**AIM OF THE TASK**
In the answer, each line from the top of the material through the line that contains "thumb cmc: (1137, 1025)" is restated exactly. No picture is given again.
================================
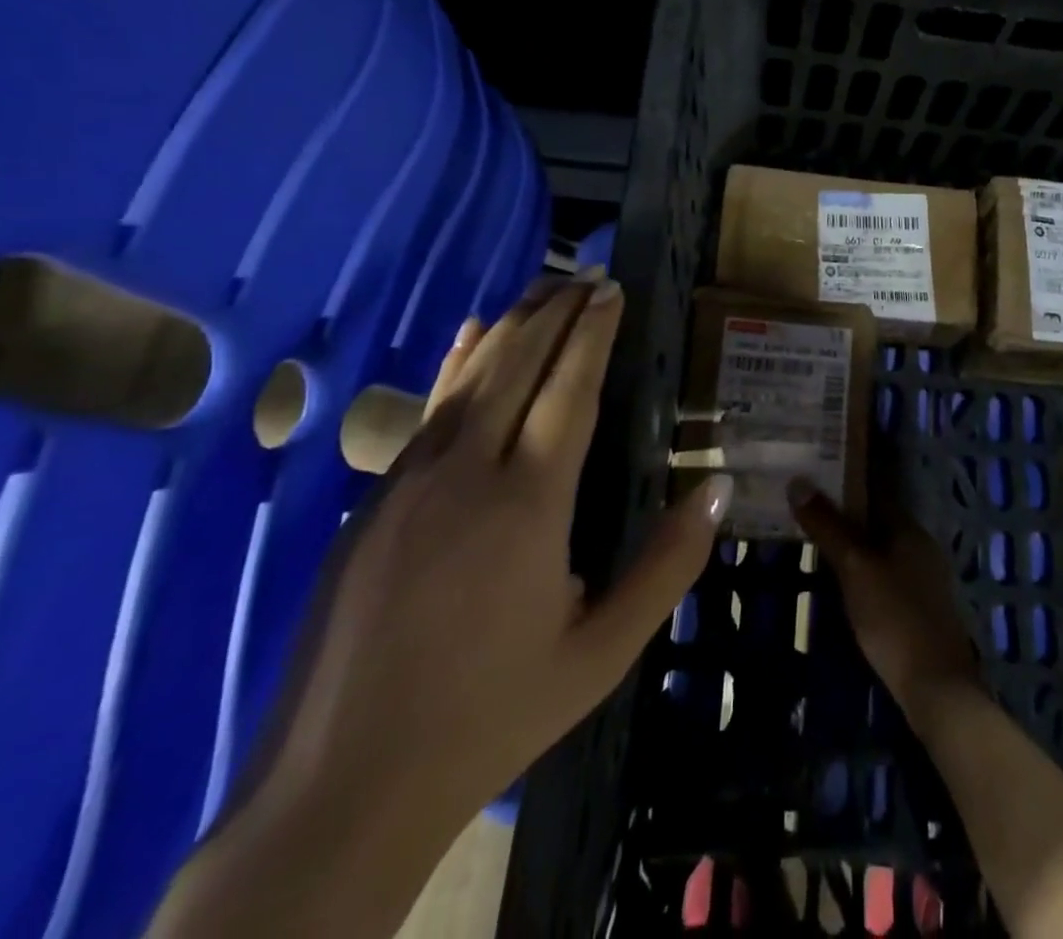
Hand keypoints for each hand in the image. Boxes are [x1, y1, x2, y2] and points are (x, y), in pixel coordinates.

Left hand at [246, 273, 734, 827]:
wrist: (342, 787)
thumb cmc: (491, 715)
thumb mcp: (603, 652)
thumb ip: (667, 566)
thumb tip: (720, 487)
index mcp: (529, 502)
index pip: (570, 389)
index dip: (593, 333)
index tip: (613, 290)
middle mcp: (467, 471)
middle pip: (517, 365)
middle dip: (556, 312)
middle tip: (588, 275)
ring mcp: (410, 481)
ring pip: (468, 377)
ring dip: (510, 326)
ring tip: (543, 290)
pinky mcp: (374, 501)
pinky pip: (428, 410)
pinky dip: (456, 364)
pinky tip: (467, 337)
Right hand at [788, 479, 981, 728]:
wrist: (936, 688)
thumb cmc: (894, 617)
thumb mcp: (854, 567)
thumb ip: (828, 526)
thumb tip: (798, 482)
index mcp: (910, 529)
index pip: (874, 493)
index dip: (843, 487)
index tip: (811, 484)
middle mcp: (921, 548)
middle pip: (877, 523)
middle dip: (844, 519)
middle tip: (804, 516)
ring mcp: (924, 581)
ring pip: (881, 552)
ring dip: (853, 549)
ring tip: (815, 549)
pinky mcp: (920, 610)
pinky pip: (886, 578)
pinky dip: (864, 575)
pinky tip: (843, 587)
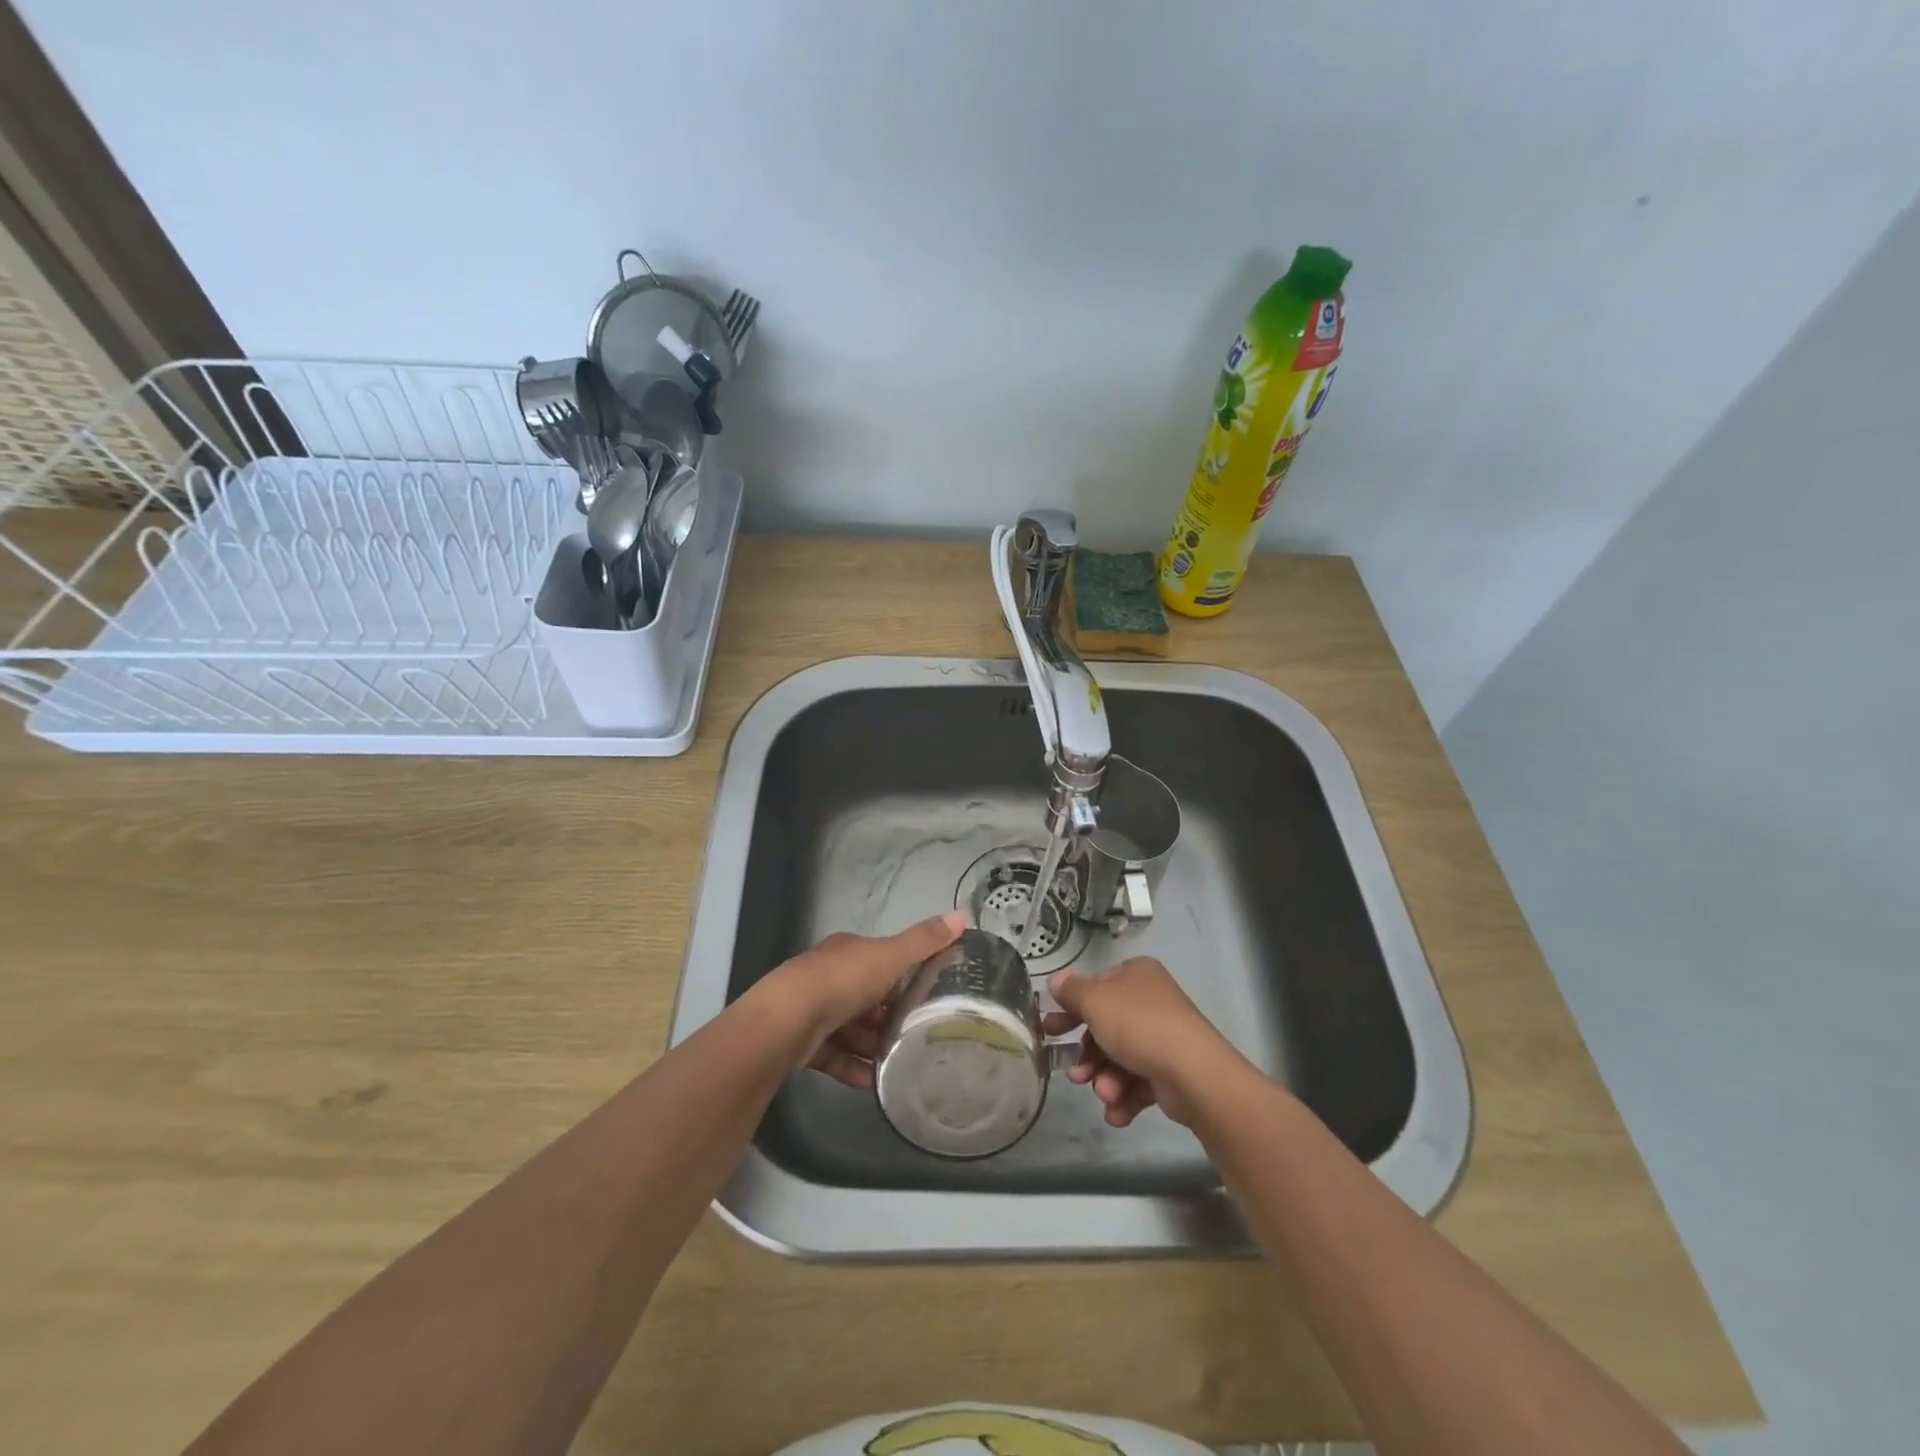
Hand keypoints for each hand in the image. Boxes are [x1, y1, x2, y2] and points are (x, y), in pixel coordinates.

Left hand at [755, 911, 968, 1088]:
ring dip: (873, 1046)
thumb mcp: (889, 956)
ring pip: (851, 1029)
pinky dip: (853, 1068)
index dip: (904, 976)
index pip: (881, 961)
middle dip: (890, 1016)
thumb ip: (924, 941)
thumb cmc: (842, 981)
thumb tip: (963, 913)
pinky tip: (873, 1083)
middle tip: (920, 1035)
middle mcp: (829, 977)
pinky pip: (835, 1056)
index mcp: (849, 952)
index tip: (930, 995)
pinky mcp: (803, 1043)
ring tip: (901, 1063)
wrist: (786, 1021)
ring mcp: (813, 1011)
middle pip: (867, 997)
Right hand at [1044, 957, 1240, 1126]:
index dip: (1070, 1008)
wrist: (1193, 1073)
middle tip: (1073, 1074)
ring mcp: (1163, 1037)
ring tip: (1104, 1094)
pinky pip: (1138, 1082)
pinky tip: (1116, 1112)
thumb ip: (1071, 991)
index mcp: (1135, 975)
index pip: (1096, 987)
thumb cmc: (1137, 1025)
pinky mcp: (1171, 1071)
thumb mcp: (1094, 1001)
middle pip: (1106, 1027)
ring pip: (1120, 1058)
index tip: (1050, 1029)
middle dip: (1088, 1055)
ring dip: (1105, 1080)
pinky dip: (1124, 1098)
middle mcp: (1151, 1001)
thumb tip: (1056, 981)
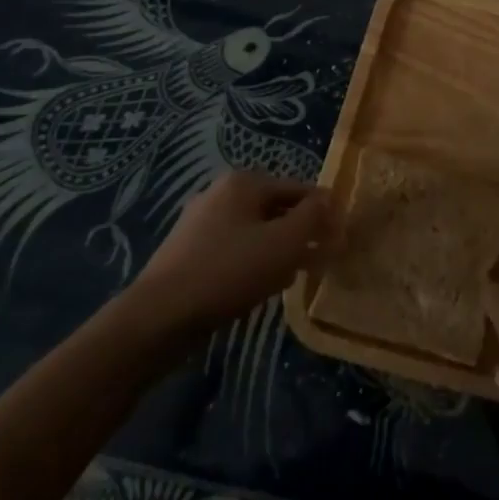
================================
**SOLUTION BELOW**
Hand keypoints for each hand in the image. Boxes are [x1, y1, x2, y2] and points are (x, y), in pixel coordinates.

Left hand at [246, 273, 734, 827]:
wrist: (342, 787)
thumb cmc: (491, 715)
thumb mcp: (603, 652)
thumb ip: (667, 566)
thumb tip: (720, 487)
index mcp: (529, 502)
index pip: (570, 389)
index dip: (593, 333)
index tip: (613, 290)
middle mcp: (467, 471)
middle pip: (517, 365)
middle dip: (556, 312)
middle tip: (588, 275)
ring mcp: (410, 481)
ring pip: (468, 377)
ring dip: (510, 326)
ring tip: (543, 290)
pinky mcp: (374, 501)
pinky pip: (428, 410)
pinky dip: (456, 364)
pinky tip: (467, 337)
Right hand at [788, 479, 981, 728]:
wrist: (936, 688)
thumb cmc: (894, 617)
thumb mcp: (854, 567)
thumb ip: (828, 526)
thumb tip: (798, 482)
index mcp: (910, 529)
index pip: (874, 493)
index dip: (843, 487)
index tip: (811, 484)
middle mcp: (921, 548)
middle pip: (877, 523)
middle dip: (844, 519)
middle tip: (804, 516)
ring mcp: (924, 581)
ring pip: (881, 552)
ring dip: (853, 549)
ring tip: (815, 549)
pinky mcp: (920, 610)
pinky pip: (886, 578)
pinky dip: (864, 575)
pinky tip: (843, 587)
Hand keypoints for each hand in the image. Boxes are [x1, y1, x2, y2] and points are (x, y), in pixel coordinates.

Left hand at [755, 911, 968, 1088]:
ring dip: (873, 1046)
thumb mcp: (889, 956)
ring pip: (851, 1029)
pinky dip: (853, 1068)
index dip: (904, 976)
index pip: (881, 961)
middle dip: (890, 1016)
thumb ip: (924, 941)
thumb cmc: (842, 981)
thumb tip: (963, 913)
pinky tip: (873, 1083)
middle tip: (920, 1035)
middle mcp: (829, 977)
pinky pip: (835, 1056)
index mcp: (849, 952)
index tip: (930, 995)
pinky mcp: (803, 1043)
ring tip: (901, 1063)
wrist: (786, 1021)
ring mcp: (813, 1011)
middle pip: (867, 997)
Right hand at [1044, 957, 1240, 1126]:
index dip: (1070, 1008)
wrist: (1193, 1073)
middle tip: (1073, 1074)
ring mcp: (1163, 1037)
ring tip: (1104, 1094)
pinky pip: (1138, 1082)
pinky tip: (1116, 1112)
thumb ip: (1071, 991)
index mcp: (1135, 975)
index pip: (1096, 987)
thumb cmc: (1137, 1025)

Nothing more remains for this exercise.